### The data:

>>>>

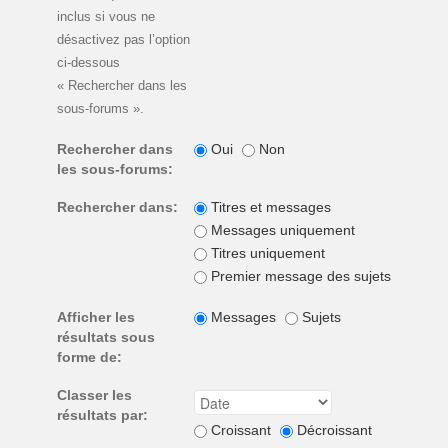
inclus si vous ne
désactivez pas l’option
ci-dessous
« Rechercher dans les
sous-forums ».
Rechercher dans
Oui
Non
les sous-forums:
Rechercher dans:
Titres et messages
Messages uniquement
Titres uniquement
Premier message des sujets unique
Afficher les
Messages
Sujets
résultats sous
forme de:
Classer les
résultats par:
Croissant
Décroissant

<<<<

### Exercise description:
Reproduce every text line from the data above verbatim and in the original order, leaving out the pictures.

### Response area:
inclus si vous ne
désactivez pas l’option
ci-dessous
« Rechercher dans les
sous-forums ».
Rechercher dans
Oui
Non
les sous-forums:
Rechercher dans:
Titres et messages
Messages uniquement
Titres uniquement
Premier message des sujets unique
Afficher les
Messages
Sujets
résultats sous
forme de:
Classer les
résultats par:
Croissant
Décroissant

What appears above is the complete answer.